*What you have to do*. Looking at the records below, state how many lines include the string "with" and add nothing further.

┄┄┄┄┄┄┄┄┄┄

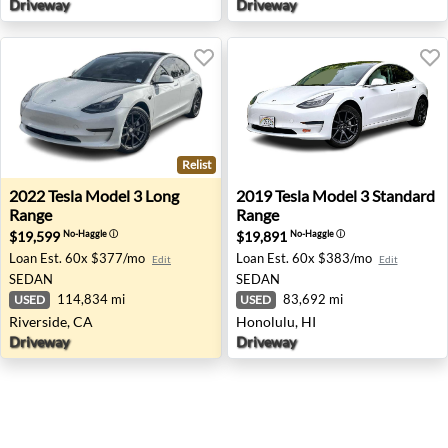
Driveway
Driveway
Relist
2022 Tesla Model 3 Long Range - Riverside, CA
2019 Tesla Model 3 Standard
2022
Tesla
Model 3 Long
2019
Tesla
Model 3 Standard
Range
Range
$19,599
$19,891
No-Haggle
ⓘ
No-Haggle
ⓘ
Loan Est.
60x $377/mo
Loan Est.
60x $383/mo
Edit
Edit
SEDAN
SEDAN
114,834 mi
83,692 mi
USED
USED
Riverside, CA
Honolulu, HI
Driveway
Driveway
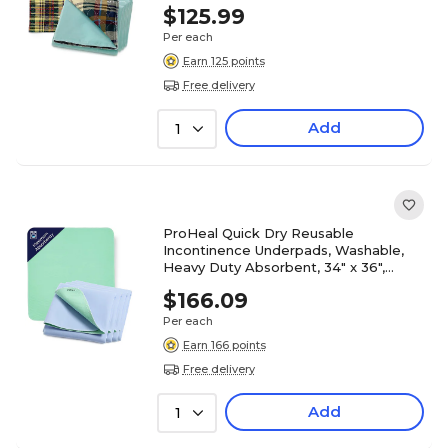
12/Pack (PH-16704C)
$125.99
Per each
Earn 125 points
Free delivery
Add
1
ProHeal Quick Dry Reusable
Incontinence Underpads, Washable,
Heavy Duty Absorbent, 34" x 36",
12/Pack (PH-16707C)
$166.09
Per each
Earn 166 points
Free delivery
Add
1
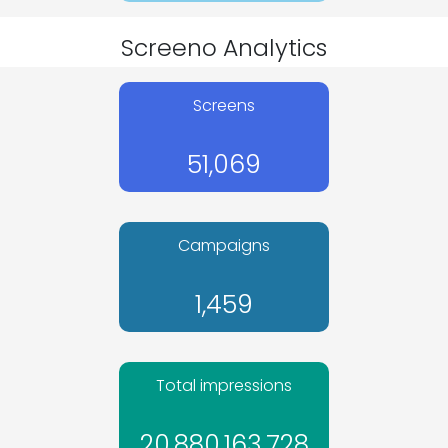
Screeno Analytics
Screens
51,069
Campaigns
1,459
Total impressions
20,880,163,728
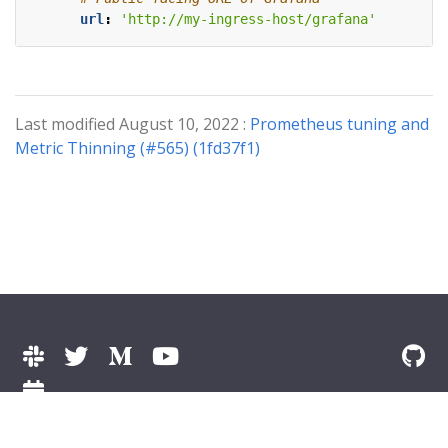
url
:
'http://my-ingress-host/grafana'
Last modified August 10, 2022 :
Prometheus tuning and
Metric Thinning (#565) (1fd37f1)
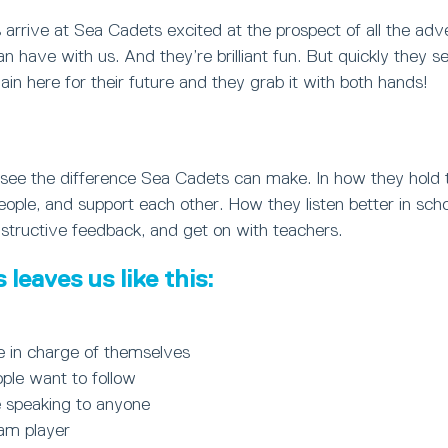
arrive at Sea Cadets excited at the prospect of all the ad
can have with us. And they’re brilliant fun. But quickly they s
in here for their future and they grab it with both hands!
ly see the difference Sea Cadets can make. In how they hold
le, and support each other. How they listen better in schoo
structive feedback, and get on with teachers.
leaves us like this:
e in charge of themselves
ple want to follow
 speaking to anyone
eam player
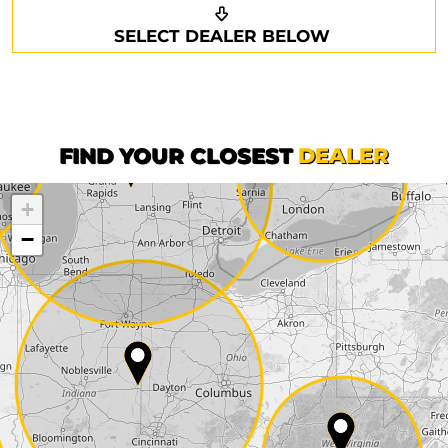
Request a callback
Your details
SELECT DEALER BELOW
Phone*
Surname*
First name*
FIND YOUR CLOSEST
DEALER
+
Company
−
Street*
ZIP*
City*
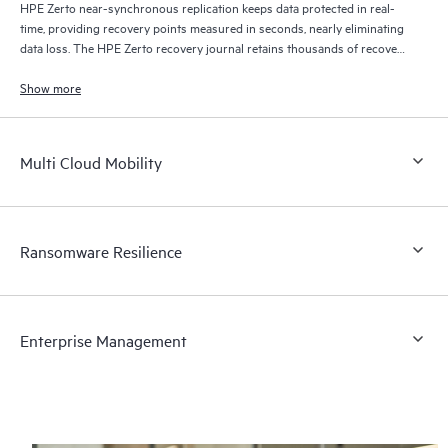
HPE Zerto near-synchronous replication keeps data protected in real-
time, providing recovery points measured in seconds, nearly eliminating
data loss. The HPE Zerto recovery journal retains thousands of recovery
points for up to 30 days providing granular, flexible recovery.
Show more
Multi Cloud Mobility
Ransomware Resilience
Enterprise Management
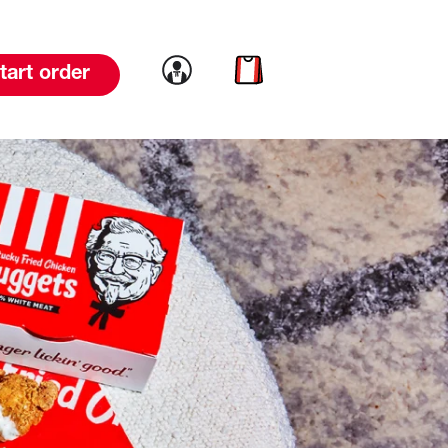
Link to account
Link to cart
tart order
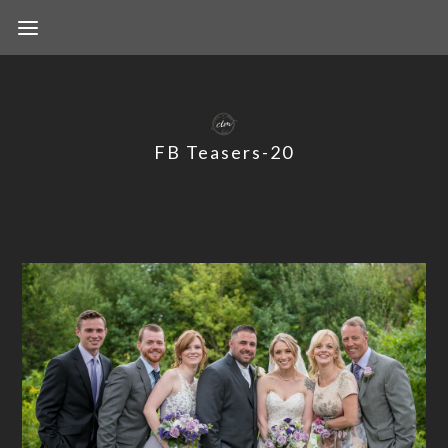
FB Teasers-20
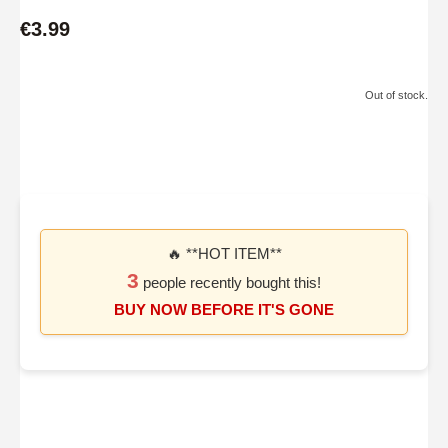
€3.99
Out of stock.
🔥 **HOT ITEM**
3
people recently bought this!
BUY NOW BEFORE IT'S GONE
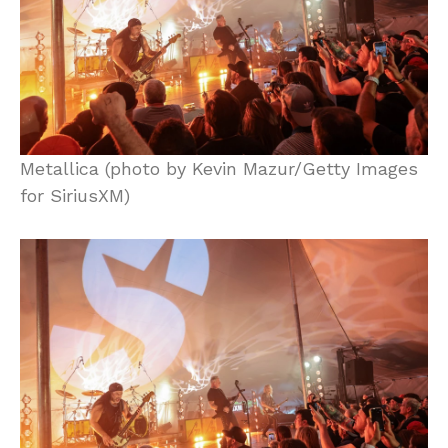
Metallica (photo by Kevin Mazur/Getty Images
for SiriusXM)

┄┄┄┄┄┄┄┄┄┄

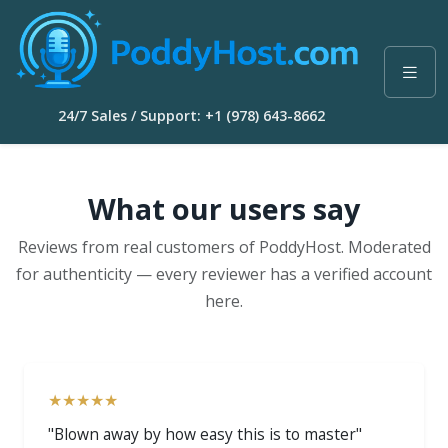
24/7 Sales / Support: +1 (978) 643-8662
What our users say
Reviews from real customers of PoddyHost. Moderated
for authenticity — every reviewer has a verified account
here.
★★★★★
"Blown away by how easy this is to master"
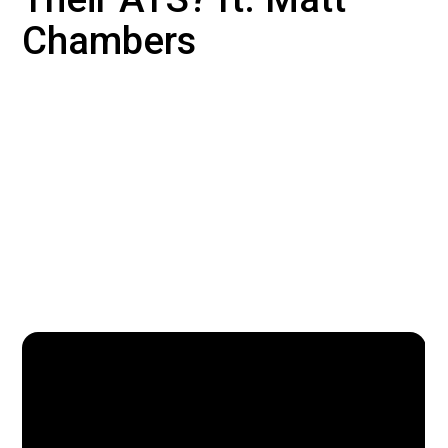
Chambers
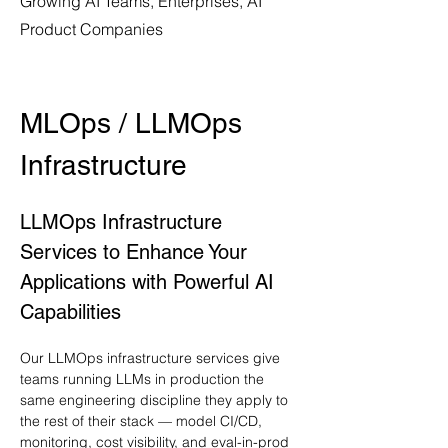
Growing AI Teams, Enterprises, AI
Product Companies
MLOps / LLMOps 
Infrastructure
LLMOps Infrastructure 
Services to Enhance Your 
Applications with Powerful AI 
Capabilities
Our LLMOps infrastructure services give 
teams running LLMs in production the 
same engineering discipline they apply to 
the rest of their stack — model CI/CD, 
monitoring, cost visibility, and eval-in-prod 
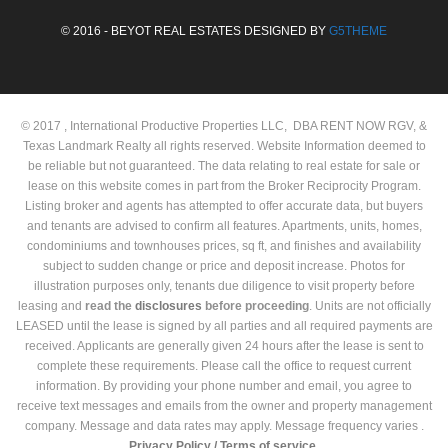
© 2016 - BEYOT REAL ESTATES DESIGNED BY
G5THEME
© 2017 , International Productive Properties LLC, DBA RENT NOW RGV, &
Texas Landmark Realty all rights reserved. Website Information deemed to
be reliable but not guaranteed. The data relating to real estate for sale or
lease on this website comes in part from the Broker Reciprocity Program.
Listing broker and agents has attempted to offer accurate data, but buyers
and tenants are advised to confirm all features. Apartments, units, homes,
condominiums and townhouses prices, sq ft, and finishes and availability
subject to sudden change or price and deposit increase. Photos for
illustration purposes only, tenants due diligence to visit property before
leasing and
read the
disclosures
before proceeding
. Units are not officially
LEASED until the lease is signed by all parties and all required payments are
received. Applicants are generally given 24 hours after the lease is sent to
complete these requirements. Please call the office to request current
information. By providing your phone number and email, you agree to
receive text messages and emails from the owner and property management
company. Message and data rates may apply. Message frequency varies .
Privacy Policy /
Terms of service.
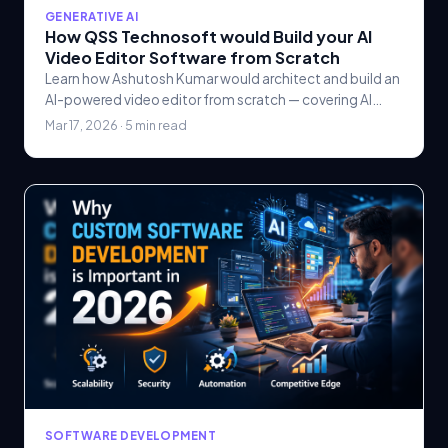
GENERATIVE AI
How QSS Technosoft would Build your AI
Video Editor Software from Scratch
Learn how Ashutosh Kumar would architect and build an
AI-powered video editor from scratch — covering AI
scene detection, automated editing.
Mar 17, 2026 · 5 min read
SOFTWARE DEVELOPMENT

┄┄┄┄┄┄┄┄┄┄

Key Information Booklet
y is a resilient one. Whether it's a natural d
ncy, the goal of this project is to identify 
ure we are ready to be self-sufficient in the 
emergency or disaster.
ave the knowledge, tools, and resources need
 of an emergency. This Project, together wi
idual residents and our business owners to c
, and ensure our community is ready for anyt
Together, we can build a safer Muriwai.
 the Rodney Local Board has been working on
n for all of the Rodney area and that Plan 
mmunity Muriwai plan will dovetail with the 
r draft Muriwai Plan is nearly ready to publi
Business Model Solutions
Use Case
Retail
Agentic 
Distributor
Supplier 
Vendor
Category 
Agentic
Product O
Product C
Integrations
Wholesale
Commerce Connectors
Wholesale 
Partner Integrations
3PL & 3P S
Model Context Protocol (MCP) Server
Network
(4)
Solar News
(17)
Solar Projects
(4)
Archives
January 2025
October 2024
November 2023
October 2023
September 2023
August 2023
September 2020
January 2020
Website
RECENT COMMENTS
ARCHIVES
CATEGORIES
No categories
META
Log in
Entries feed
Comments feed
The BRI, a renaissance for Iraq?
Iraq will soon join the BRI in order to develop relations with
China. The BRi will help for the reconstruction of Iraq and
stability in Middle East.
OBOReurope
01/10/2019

┄┄┄┄┄┄┄┄┄┄

*Completed exercise*. 6